O impacto sobre o custo nivelado da energia é expressivo. No cenário base, somente o componente de manutenção mecânica adicionaria entre 34 e 67 euros por MWh, antes mesmo de contabilizar monitoramento de rotina, seguros, equipe, estoque de peças, falhas de cabos, inspeções de amarração, gestão de projeto e financiamento.

A engrenagem cascata desenvolvida pela CorPower, projetada para suportar mais de 100 milhões de ciclos de carga, ainda carece de validação em frota. Dispositivos operando em ondas com períodos de 5 a 10 segundos acumulam entre 3,2 e 6,3 milhões de ciclos por ano, o que significa que a meta de durabilidade corresponde a 16 a 32 anos de operação contínua, um número que só pode ser comprovado com décadas de dados reais.

O diagnóstico final é taxativo. A bancabilidade não será provada por uma máquina heroica que sobrevive a tempestades, mas por registros entediantes de baixa taxa de retirada, intervalos de serviço previsíveis, relatórios de inspeção limpos e faturas modestas, algo que o setor de ondas ainda não entregou em nenhum lugar do mundo.

Para países com litoral extenso como o Brasil, a lição é estratégica.

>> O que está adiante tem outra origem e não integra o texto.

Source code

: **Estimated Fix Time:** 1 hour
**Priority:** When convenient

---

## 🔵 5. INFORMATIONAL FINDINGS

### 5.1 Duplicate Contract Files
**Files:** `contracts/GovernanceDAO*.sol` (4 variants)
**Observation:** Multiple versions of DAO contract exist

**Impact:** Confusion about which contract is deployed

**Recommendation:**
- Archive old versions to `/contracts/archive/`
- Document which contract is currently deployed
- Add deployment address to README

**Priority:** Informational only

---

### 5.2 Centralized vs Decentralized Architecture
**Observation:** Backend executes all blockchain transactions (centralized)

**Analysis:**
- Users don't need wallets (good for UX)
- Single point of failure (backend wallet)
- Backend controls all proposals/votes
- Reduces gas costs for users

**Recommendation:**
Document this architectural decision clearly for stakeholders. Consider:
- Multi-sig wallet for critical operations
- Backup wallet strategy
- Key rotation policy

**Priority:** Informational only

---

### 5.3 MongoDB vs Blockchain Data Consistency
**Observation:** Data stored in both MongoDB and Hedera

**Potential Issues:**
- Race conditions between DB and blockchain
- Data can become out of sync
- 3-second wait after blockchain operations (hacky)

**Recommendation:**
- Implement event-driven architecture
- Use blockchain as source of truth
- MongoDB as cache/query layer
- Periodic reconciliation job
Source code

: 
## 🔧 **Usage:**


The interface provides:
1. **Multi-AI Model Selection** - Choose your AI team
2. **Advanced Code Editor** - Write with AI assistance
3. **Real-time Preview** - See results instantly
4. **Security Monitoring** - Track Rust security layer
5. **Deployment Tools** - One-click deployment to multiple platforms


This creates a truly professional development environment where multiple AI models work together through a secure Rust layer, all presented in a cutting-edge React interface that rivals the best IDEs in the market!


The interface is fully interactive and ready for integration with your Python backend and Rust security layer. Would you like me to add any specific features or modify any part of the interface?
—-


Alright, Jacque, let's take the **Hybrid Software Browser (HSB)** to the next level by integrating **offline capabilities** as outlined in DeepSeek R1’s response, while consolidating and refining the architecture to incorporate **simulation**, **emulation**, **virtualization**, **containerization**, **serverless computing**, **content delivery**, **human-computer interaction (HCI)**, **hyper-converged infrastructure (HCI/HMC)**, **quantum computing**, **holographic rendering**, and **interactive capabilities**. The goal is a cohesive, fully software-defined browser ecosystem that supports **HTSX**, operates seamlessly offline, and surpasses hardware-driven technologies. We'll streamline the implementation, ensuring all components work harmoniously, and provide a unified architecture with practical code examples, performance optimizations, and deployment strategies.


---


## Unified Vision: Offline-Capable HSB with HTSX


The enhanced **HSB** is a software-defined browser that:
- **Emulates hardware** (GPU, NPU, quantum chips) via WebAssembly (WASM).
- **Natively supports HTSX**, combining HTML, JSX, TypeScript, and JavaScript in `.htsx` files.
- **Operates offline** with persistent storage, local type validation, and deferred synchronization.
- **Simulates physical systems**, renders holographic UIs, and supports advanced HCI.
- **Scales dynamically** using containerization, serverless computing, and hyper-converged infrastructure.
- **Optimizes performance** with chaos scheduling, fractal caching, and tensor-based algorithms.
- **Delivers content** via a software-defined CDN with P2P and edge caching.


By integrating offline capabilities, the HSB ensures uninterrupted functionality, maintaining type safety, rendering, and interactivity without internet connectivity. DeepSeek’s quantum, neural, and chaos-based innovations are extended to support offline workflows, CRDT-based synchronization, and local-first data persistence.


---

Apostas em soberania energética devem priorizar tecnologias já industrializadas e com cadeias produtivas robustas, como a eólica offshore e a solar, deixando a energia das ondas no campo de nichos específicos, como ilhas isoladas com geração a diesel cara ou cargas industriais remotas onde a resiliência local supera o custo do MWh atacadista.